I would love to hear your thoughts on this connection. Please share your knowledge of vintage toasting and the hip hop link with me as I continue to research this fascinating musical evolution.


  1. Count Matchuki on the origins of toasting:
    Q: Do you remember the first set you got on?
    A: Yes. Tom the Great Sebastian. 1949.
    Q: the jive talk that you did. Did it just come out of you?
    A: No. To be honest what gave me that idea, I was walking late one night somewhere in Denham Town. And I hear this guy on the radio, some American guy advertising Royal Crown Hair Dressing: “You see, you’re drying up with this one Johnny. Try Royal Crown. When you’re downtown you’re the smartest guy around when you use Royal Crown and Royal Crown make you the smartest guy in town.” That deliverance! This guy sound like a machine! A tongue twister! I heard that in 1949 on one of them States stations that was really strong.

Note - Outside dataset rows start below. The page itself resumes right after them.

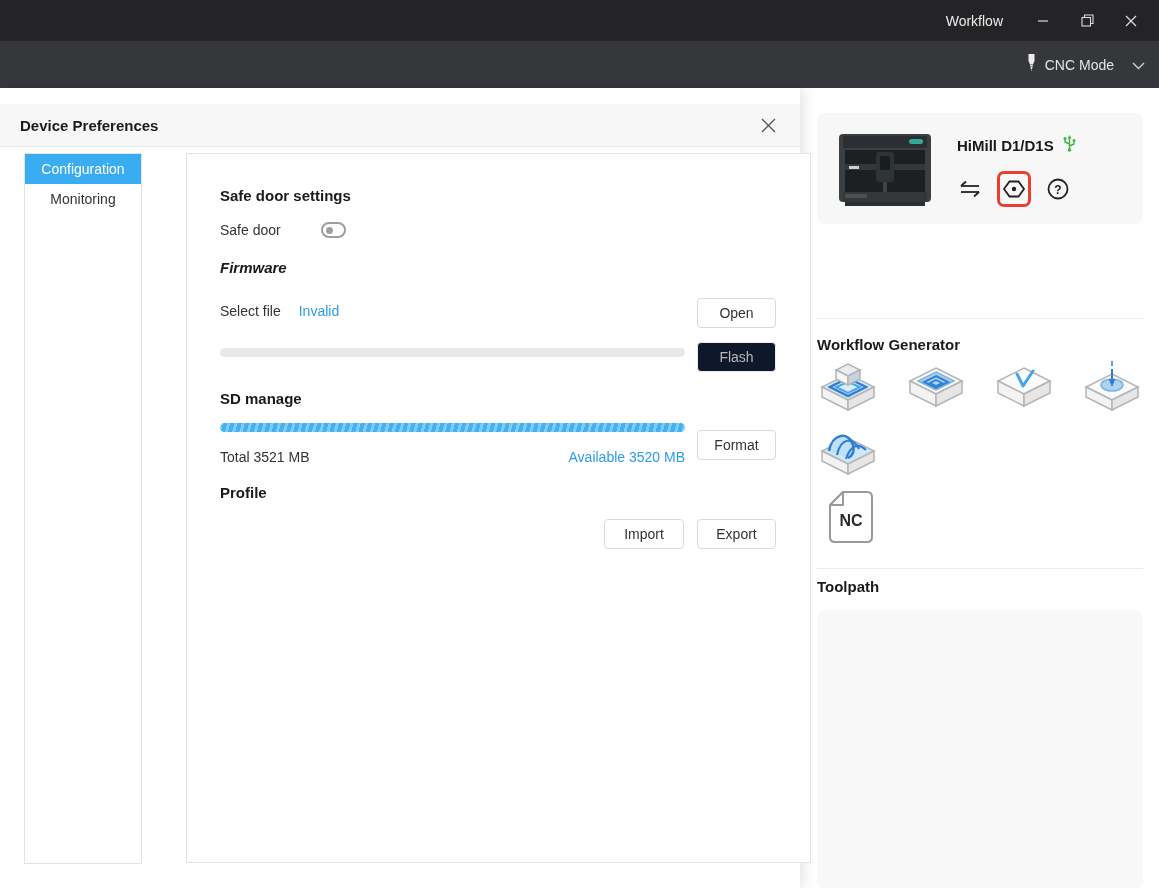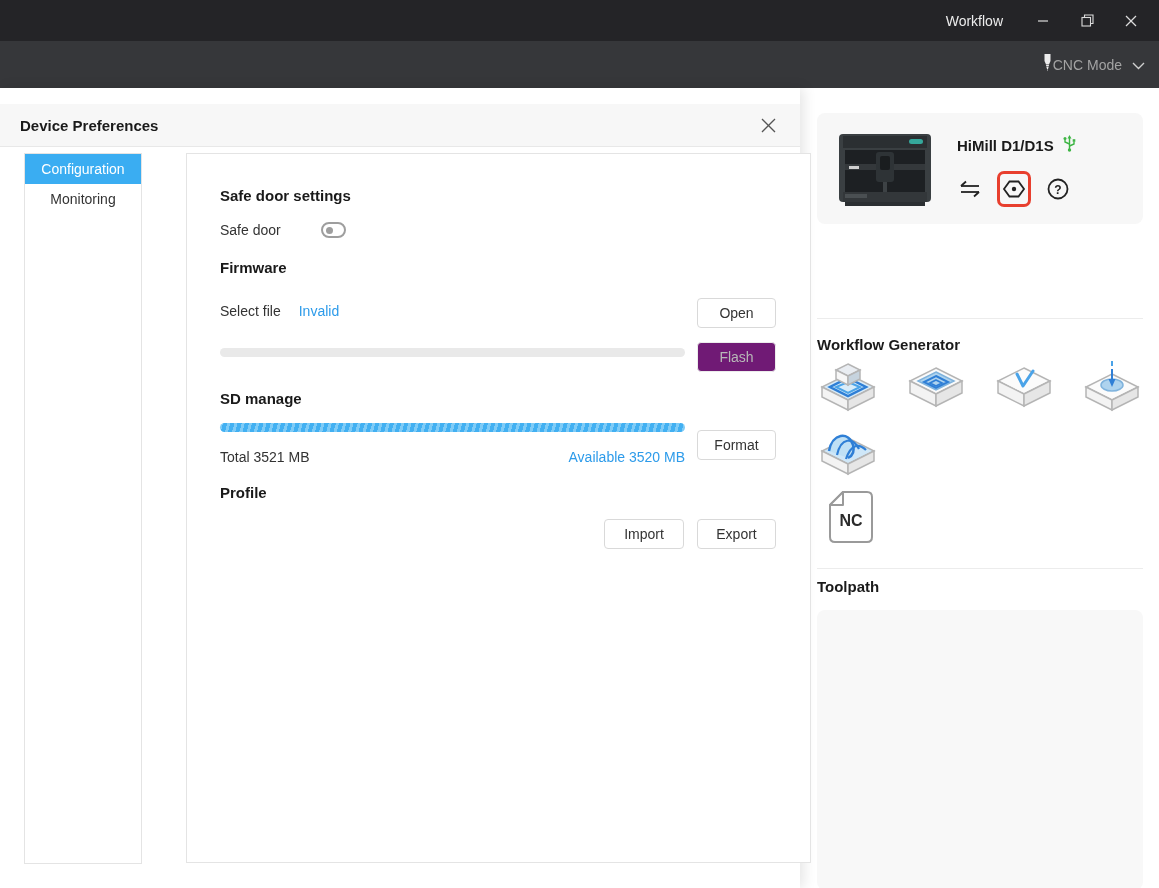--- a/index.html
+++ b/index.html
@@ -10,21 +10,21 @@
   
   .titlebar { position:absolute; left:0; top:0; width:1159px; height:41px;
     background:#242427; display:flex; align-items:center; justify-content:flex-end; }
   .menu-item { color:#ececec; font-size:14px; padding:15px 18px; height:41px;
     display:flex; align-items:center; cursor:default; }
   .win-controls { display:flex; align-items:center; height:41px; margin-right:6px; }
   .win-btn { width:44px; height:41px; display:flex; align-items:center; justify-content:center;
     color:#dcdcdc; }
   .modebar { position:absolute; left:0; top:41px; width:1159px; height:47px;
     background:#36373a; display:flex; align-items:center; justify-content:flex-end; }
-  .mode-select { display:flex; align-items:center; color:#a3a3a3;
+  .mode-select { display:flex; align-items:center; gap:8px; color:#e5e5e5;
     font-size:14px; padding:0 14px; height:47px; }
   .mode-select .chev { margin-left:10px; }
 
   
   .rightpanel { position:absolute; left:800px; top:88px; width:359px; height:800px; background:#fff; }
   .device-card { position:absolute; left:17px; top:25px; width:326px; height:111px;
     background:#f7f7f7; border-radius:8px; }
   .device-img { position:absolute; left:18px; top:13px; width:100px; height:84px; }
   .device-name-row { position:absolute; left:140px; top:22px; display:flex; align-items:center; gap:8px; }
   .device-name { font-size:15px; font-weight:bold; color:#1a1a1a; }
@@ -71,21 +71,21 @@
   .toggle .knob { position:absolute; left:3px; top:2.5px; width:7px; height:7px;
     border-radius:50%; background:#9e9e9e; }
 
   .bar-track { width:465px; height:9px; border-radius:5px; background:#e9e9e9; }
   .bar-striped { width:465px; height:9px; border-radius:5px;
     background:repeating-linear-gradient(105deg,#7fcbf6 0px,#7fcbf6 3px,#42b0f2 3px,#42b0f2 7px); }
 
   .dlg-btn { position:absolute; width:79px; height:30px; background:#fff; border:1px solid #d9d9d9;
     border-radius:4px; font-size:14px; color:#333; display:flex; align-items:center;
     justify-content:center; cursor:pointer; }
-  .dlg-btn.disabled { background:#701a75; border-color:#ececec; color:#b8b8b8; cursor:default; }
+  .dlg-btn.disabled { background:#0f172a; border-color:#ececec; color:#b8b8b8; cursor:default; }
   .totals-row { position:absolute; left:33px; width:465px; display:flex;
     justify-content:space-between; align-items:center; }
 </style>
 </head>
 <body>
 
 <div class="app">
 
   <div class="titlebar">
     <div class="menu-item">Workflow</div>
@@ -274,21 +274,21 @@
 
       <div class="section-heading" style="top:33px;">Safe door settings</div>
 
       <div class="row" style="top:68px;">
         <span class="field-label">Safe door</span>
         <div class="toggle">
           <div class="knob"></div>
         </div>
       </div>
 
-      <div class="section-heading" style="top:105px;">Firmware</div>
+      <div class="section-heading" style="top:105px;font-style:italic;">Firmware</div>
 
       <div class="row" style="top:149px;">
         <span class="field-label">Select file</span>
         <span class="link-text" style="margin-left:18px;">Invalid</span>
       </div>
       <div class="dlg-btn" style="right:34px; top:144px;">Open</div>
 
       <div class="row" style="top:194px;">
         <div class="bar-track"></div>
       </div>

I hear this guy just sing out pon the radio and I just like the sound, and I say I think I can do bette .and just jive talk like this guy………………..
    -interview by Mark Gorney 1993,
    published in my column Reggae Obsession, The Beat VOL 15 #4 1996.

  2. A lot of scholars like to try to make a link between toasting and hip-hop, because of Herc coming from Jamaica, but if you read interviews with Herc, he says when he was in Jamaica he was listening to James Brown and that’s his influence (that’s in an interview he did with Davey D, where Davey asks him specifically if he used the Jamaican style).

    Also, Herc’s actual MC was Coke La Rock, who had never been to Jamaica… La Rock also says his influences were James Brown, Last Poets, stuff like that.
    Those guys just started by making announcements and shout-outs, like a regular master of ceremonies at a party… the link with toasting is very, very tenuous, but I think some scholars WANT there to be a link, because it’s interesting to them.

  3. Herc’s quote in the book “Hip Hop: The Illustrated History of Break Dancing, Rap Music, and Graffiti” by Steven Hager (1984) suggests that there is no connection…

    Kool Herc: “Jamaican toasting? Naw, naw. No connection there. I couldn’t play reggae in the Bronx. People wouldn’t accept it. The inspiration for rap is James Brown and the album Hustler’s Convention.”

  4. I appreciate your posts, GeorgeIII and I have read that quotation from Herc too. I have also read contradictory statements he has made too, so I think that while he definitely did get inspiration from James Brown and others, he also couldn’t help but be influenced by the sound systems he says he witnessed in his own neighborhoods in Kingston. I am planning on interviewing him in a week or two so I will ask him directly and let you know what I find out!

  5. Awesome, I definitely look forward to reading that!
    A lot more research is needed on the subject in general, that’s very cool that you plan to interview him.

    I’m very interested in the subject, and I’ll be doing some further research into it too — if I find anything interesting, I’ll let you know on here!

  6. This is probably an old post to comment on, but it caught my eye due to a connection between rap and Jamaica that was first suggested to me when I was only about 15 growing up in Australia. It was the 80’s and Hip-hop had crossed the ocean to Oz and I excitedly pointed out this new kind of music from America to my Dad. He looked at me knowingly then put on ‘Get Up, Stand Up’ by the Wailers. Bob Marley sings a few versus and all of sudden Peter Tosh started rapping! Afterwards my Dad said to me: ‘That’s where rap comes from! Jamaica!’ Now I know the song was released in 1973 around the same time Herc started DJing in the Bronx. It seems likely given the Wailers roots in Ska that Tosh is drawing directly from the old tradition of Toasting rather than borrowing from the New York Hip-hop culture that was then in its infancy.